DATA EXTRACT section start
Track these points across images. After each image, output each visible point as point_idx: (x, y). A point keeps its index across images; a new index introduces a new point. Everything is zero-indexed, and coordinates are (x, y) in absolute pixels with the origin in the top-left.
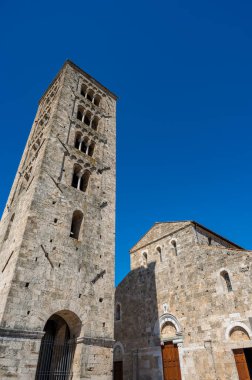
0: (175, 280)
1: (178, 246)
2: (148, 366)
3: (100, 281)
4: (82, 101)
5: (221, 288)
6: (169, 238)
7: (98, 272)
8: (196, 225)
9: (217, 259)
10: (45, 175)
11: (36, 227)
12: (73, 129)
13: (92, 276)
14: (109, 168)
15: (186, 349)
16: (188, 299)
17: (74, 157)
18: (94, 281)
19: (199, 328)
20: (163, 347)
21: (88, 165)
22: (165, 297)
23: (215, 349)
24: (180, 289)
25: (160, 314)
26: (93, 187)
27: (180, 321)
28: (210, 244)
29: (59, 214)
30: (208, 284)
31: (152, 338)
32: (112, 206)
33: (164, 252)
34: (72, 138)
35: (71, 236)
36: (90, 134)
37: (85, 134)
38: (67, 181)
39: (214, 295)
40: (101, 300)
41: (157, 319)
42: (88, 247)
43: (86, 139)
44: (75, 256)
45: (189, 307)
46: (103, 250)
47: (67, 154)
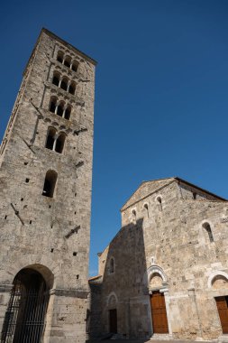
0: (161, 234)
1: (163, 202)
2: (139, 313)
3: (75, 236)
4: (58, 67)
5: (203, 240)
6: (155, 195)
7: (73, 228)
8: (179, 181)
9: (199, 211)
10: (16, 138)
11: (6, 187)
12: (48, 93)
13: (66, 232)
14: (86, 130)
15: (172, 297)
16: (173, 251)
17: (48, 120)
18: (68, 236)
19: (183, 278)
20: (151, 296)
21: (63, 127)
22: (152, 251)
23: (198, 297)
24: (165, 242)
25: (148, 266)
26: (69, 148)
27: (166, 272)
28: (195, 198)
29: (31, 174)
30: (192, 236)
31: (141, 288)
32: (89, 165)
33: (151, 209)
34: (47, 102)
35: (44, 194)
36: (66, 98)
37: (60, 98)
38: (40, 142)
39: (197, 246)
40: (75, 254)
41: (145, 270)
42: (62, 205)
43: (62, 103)
44: (48, 213)
45: (174, 259)
46: (78, 207)
47: (40, 117)
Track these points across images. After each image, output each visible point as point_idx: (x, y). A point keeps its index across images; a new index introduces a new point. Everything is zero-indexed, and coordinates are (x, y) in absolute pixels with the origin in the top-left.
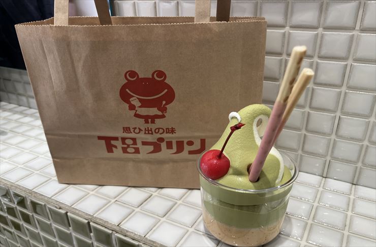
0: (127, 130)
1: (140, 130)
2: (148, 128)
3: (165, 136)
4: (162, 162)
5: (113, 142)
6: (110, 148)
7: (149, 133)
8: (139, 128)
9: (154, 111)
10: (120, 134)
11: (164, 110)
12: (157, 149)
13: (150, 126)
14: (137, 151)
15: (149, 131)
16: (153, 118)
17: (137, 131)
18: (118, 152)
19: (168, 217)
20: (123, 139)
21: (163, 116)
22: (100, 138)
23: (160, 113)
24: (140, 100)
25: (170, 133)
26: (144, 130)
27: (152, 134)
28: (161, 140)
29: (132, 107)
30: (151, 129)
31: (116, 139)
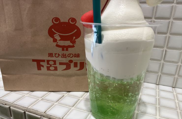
0: (50, 55)
1: (59, 55)
2: (64, 54)
3: (74, 59)
4: (70, 76)
5: (42, 63)
6: (39, 67)
7: (64, 57)
8: (58, 54)
9: (68, 43)
10: (46, 58)
11: (74, 42)
12: (68, 67)
13: (65, 52)
14: (56, 69)
15: (64, 56)
16: (67, 48)
17: (57, 55)
18: (44, 70)
19: (75, 107)
20: (48, 61)
21: (73, 46)
22: (34, 60)
23: (71, 44)
24: (60, 36)
25: (77, 57)
26: (61, 55)
27: (66, 57)
28: (71, 61)
29: (55, 40)
30: (66, 54)
31: (44, 61)
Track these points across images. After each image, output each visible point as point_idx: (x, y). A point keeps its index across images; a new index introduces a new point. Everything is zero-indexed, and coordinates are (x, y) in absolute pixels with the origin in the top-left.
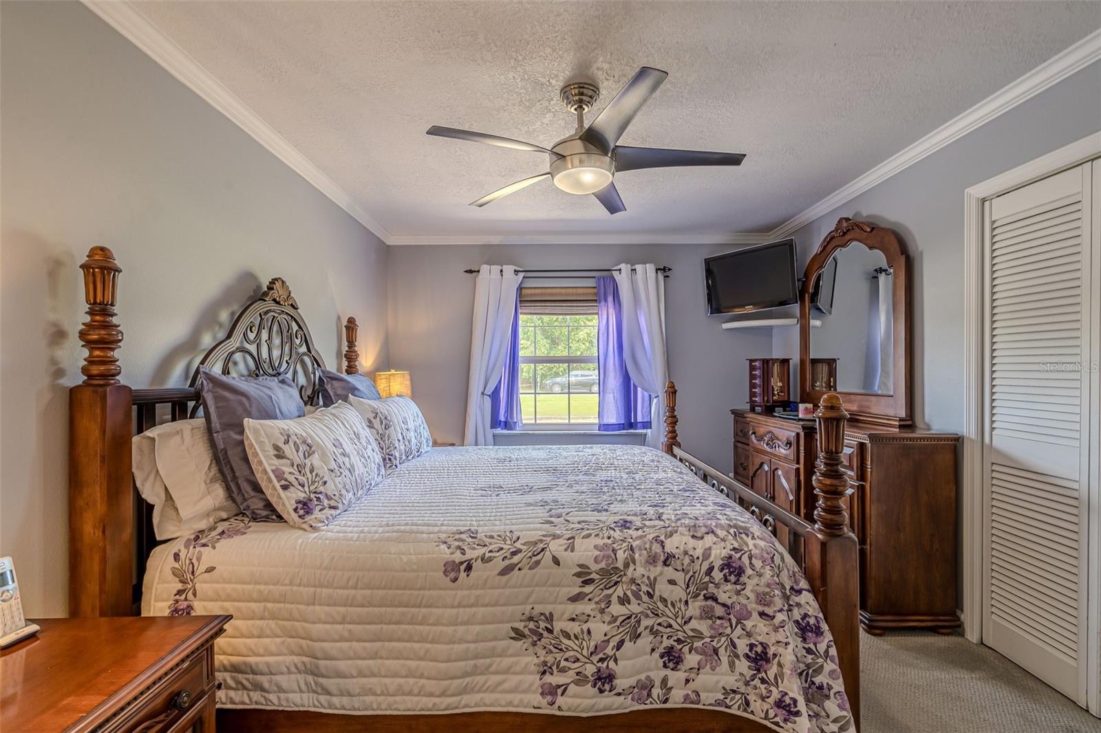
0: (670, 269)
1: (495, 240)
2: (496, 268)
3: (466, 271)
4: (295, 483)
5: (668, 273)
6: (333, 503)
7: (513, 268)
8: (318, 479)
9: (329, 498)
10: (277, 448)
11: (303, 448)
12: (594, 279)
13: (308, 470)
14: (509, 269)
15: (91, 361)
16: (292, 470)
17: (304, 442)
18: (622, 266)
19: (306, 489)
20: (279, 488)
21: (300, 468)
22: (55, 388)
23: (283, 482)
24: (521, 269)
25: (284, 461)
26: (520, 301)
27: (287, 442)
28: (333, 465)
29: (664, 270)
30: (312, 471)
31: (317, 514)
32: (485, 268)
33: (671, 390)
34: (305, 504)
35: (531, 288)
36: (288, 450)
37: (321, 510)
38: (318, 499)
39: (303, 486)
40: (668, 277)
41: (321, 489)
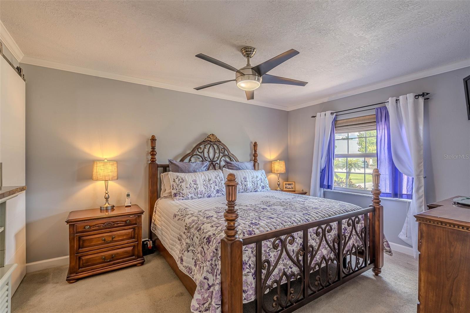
0: (427, 94)
1: (326, 100)
2: (323, 113)
3: (312, 117)
4: (175, 189)
5: (427, 97)
6: (183, 196)
7: (329, 112)
8: (181, 189)
9: (183, 194)
10: (174, 180)
11: (181, 180)
12: (375, 109)
13: (179, 186)
14: (328, 113)
15: (152, 158)
16: (176, 185)
17: (182, 179)
18: (390, 99)
19: (177, 191)
20: (172, 188)
21: (178, 185)
22: (147, 163)
23: (173, 188)
24: (335, 112)
25: (175, 183)
26: (335, 127)
27: (177, 178)
28: (188, 186)
29: (423, 95)
30: (181, 186)
31: (178, 197)
32: (318, 114)
33: (377, 173)
34: (175, 194)
35: (342, 120)
36: (177, 180)
37: (179, 197)
38: (179, 194)
39: (177, 190)
40: (428, 99)
41: (181, 191)
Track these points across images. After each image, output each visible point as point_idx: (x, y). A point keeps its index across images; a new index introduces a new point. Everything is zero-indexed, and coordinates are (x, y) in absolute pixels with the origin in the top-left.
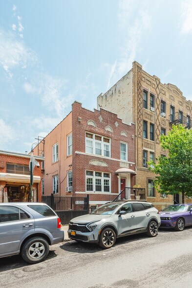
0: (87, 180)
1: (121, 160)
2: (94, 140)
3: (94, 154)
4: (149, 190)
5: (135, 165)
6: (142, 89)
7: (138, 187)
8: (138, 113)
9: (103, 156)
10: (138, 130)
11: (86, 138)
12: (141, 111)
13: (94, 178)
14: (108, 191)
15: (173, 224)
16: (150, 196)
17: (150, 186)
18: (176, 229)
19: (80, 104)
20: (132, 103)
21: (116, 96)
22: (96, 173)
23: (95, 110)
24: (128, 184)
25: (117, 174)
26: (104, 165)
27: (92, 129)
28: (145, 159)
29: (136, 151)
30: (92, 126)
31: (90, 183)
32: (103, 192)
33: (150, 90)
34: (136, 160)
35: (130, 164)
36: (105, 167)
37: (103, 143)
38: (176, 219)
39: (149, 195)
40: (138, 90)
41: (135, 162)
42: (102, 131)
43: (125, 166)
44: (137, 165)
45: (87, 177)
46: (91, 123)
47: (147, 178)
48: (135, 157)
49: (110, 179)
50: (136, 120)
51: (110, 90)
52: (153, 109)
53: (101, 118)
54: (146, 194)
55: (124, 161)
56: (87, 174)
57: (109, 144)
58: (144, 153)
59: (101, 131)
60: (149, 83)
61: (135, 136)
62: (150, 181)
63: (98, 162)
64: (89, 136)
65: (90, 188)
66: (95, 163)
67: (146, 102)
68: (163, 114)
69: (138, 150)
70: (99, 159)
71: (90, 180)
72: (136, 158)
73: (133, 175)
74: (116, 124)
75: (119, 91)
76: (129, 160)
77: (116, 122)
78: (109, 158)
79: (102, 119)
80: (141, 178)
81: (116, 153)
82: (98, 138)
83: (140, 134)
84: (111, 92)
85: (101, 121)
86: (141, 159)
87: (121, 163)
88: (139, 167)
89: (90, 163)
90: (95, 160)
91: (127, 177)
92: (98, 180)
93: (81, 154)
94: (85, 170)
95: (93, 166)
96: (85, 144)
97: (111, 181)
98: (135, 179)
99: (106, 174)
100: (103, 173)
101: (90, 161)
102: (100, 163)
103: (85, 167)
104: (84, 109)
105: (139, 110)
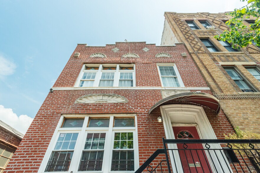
1: (165, 87)
2: (100, 71)
3: (95, 86)
5: (212, 90)
6: (183, 20)
8: (185, 35)
9: (116, 87)
10: (193, 47)
11: (84, 71)
14: (130, 168)
19: (85, 45)
23: (107, 45)
25: (155, 115)
26: (120, 100)
27: (98, 60)
29: (203, 69)
34: (209, 79)
35: (194, 91)
36: (116, 105)
37: (118, 71)
41: (208, 86)
44: (216, 90)
46: (96, 55)
48: (206, 79)
49: (134, 130)
50: (184, 40)
53: (116, 50)
57: (133, 72)
59: (113, 59)
61: (189, 53)
63: (101, 97)
66: (92, 100)
67: (196, 27)
69: (205, 67)
70: (103, 92)
76: (188, 86)
77: (146, 48)
78: (135, 87)
79: (118, 50)
83: (199, 50)
87: (164, 93)
88: (229, 94)
89: (78, 101)
90: (94, 94)
91: (198, 121)
92: (96, 136)
93: (62, 90)
94: (59, 115)
95: (85, 105)
96: (77, 77)
97: (139, 134)
98: (229, 121)
99: (122, 119)
100: (114, 117)
101: (79, 99)
102: (106, 98)
103: (63, 111)
104: (89, 47)
105: (187, 32)
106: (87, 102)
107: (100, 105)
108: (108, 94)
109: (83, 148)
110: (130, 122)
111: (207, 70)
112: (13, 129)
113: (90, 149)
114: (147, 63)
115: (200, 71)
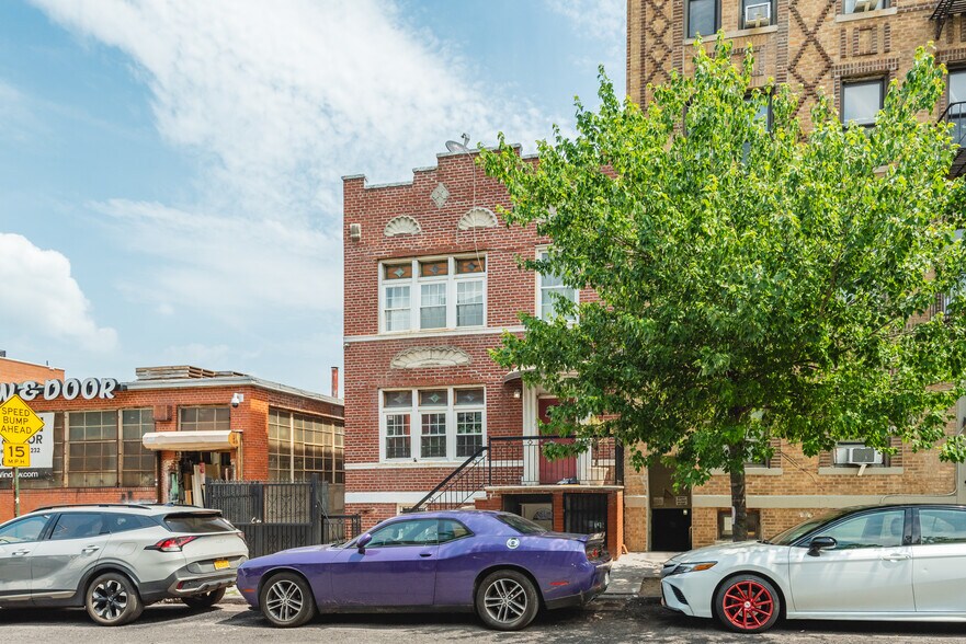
0: (390, 422)
2: (416, 283)
3: (415, 329)
9: (451, 327)
11: (383, 286)
13: (416, 412)
19: (361, 180)
22: (428, 394)
23: (416, 173)
26: (458, 359)
27: (404, 245)
30: (401, 235)
31: (399, 432)
32: (451, 459)
37: (453, 279)
42: (445, 240)
45: (388, 412)
46: (401, 227)
49: (483, 409)
53: (441, 194)
56: (387, 404)
57: (482, 277)
59: (439, 242)
63: (427, 355)
64: (399, 272)
65: (400, 448)
66: (415, 361)
70: (429, 343)
71: (400, 423)
78: (483, 329)
79: (445, 194)
82: (427, 269)
85: (440, 203)
89: (395, 363)
90: (416, 348)
92: (433, 417)
93: (362, 342)
94: (375, 389)
95: (407, 372)
96: (376, 305)
97: (489, 415)
99: (466, 392)
100: (455, 389)
101: (394, 358)
102: (436, 355)
103: (378, 383)
104: (372, 190)
105: (657, 65)
106: (408, 366)
107: (430, 371)
108: (438, 347)
109: (420, 434)
110: (477, 395)
112: (301, 391)
113: (429, 435)
114: (512, 249)
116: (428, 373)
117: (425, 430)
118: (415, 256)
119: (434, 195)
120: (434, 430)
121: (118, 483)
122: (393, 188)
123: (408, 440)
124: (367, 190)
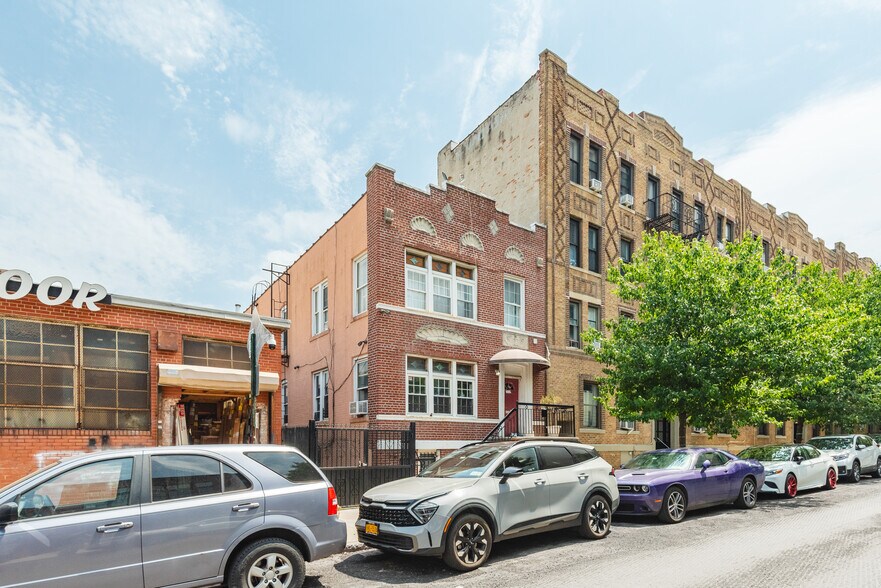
0: (410, 382)
1: (507, 327)
2: (429, 273)
3: (430, 311)
4: (586, 409)
5: (546, 340)
6: (567, 128)
7: (555, 402)
8: (555, 196)
9: (455, 315)
10: (555, 243)
11: (408, 268)
12: (563, 190)
13: (430, 376)
14: (470, 412)
15: (654, 504)
16: (589, 426)
17: (588, 398)
18: (661, 518)
19: (391, 173)
20: (536, 169)
21: (492, 150)
22: (435, 363)
23: (432, 188)
24: (526, 393)
25: (495, 366)
26: (458, 340)
27: (425, 241)
28: (575, 324)
29: (550, 301)
30: (423, 232)
31: (417, 391)
32: (454, 416)
33: (590, 131)
34: (550, 328)
35: (531, 339)
36: (459, 347)
37: (454, 279)
38: (664, 489)
39: (586, 423)
40: (555, 131)
41: (546, 332)
42: (452, 248)
43: (517, 343)
44: (550, 340)
45: (411, 373)
46: (420, 225)
47: (580, 376)
48: (547, 320)
49: (474, 380)
50: (549, 215)
51: (475, 132)
52: (597, 185)
53: (449, 212)
54: (577, 423)
55: (515, 329)
56: (410, 367)
57: (473, 284)
58: (571, 309)
59: (449, 248)
60: (588, 112)
61: (547, 260)
62: (588, 385)
63: (441, 333)
64: (414, 260)
65: (418, 404)
66: (433, 336)
67: (578, 165)
68: (627, 198)
69: (554, 299)
70: (443, 324)
71: (418, 384)
72: (550, 322)
73: (539, 369)
74: (491, 227)
75: (501, 135)
76: (528, 328)
77: (493, 223)
78: (473, 321)
79: (452, 213)
80: (562, 377)
81: (491, 307)
82: (442, 266)
83: (560, 255)
84: (477, 138)
85: (449, 218)
86: (562, 325)
87: (505, 336)
88: (558, 347)
89: (419, 335)
90: (434, 326)
91: (523, 375)
92: (442, 382)
94: (403, 353)
95: (428, 343)
97: (479, 386)
98: (546, 379)
99: (464, 366)
100: (457, 363)
101: (418, 330)
102: (446, 334)
103: (405, 348)
104: (401, 186)
105: (559, 188)
106: (428, 339)
108: (448, 328)
109: (433, 394)
110: (470, 371)
111: (553, 305)
113: (439, 395)
115: (547, 304)
116: (442, 347)
117: (436, 391)
118: (431, 253)
119: (444, 210)
120: (442, 392)
121: (79, 424)
122: (416, 191)
123: (423, 398)
124: (396, 184)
DATA EXTRACT section end
ABOUT THIS TASK: Reproduce exactly, and with no other material, the lines between those holding "22: (165, 297)" and "46: (103, 250)", inclusive.

RESPONSE BELOW:
22: (165, 297)
23: (215, 349)
24: (180, 289)
25: (160, 314)
26: (93, 187)
27: (180, 321)
28: (210, 244)
29: (59, 214)
30: (208, 284)
31: (152, 338)
32: (112, 206)
33: (164, 252)
34: (72, 138)
35: (71, 236)
36: (90, 134)
37: (85, 134)
38: (67, 181)
39: (214, 295)
40: (101, 300)
41: (157, 319)
42: (88, 247)
43: (86, 139)
44: (75, 256)
45: (189, 307)
46: (103, 250)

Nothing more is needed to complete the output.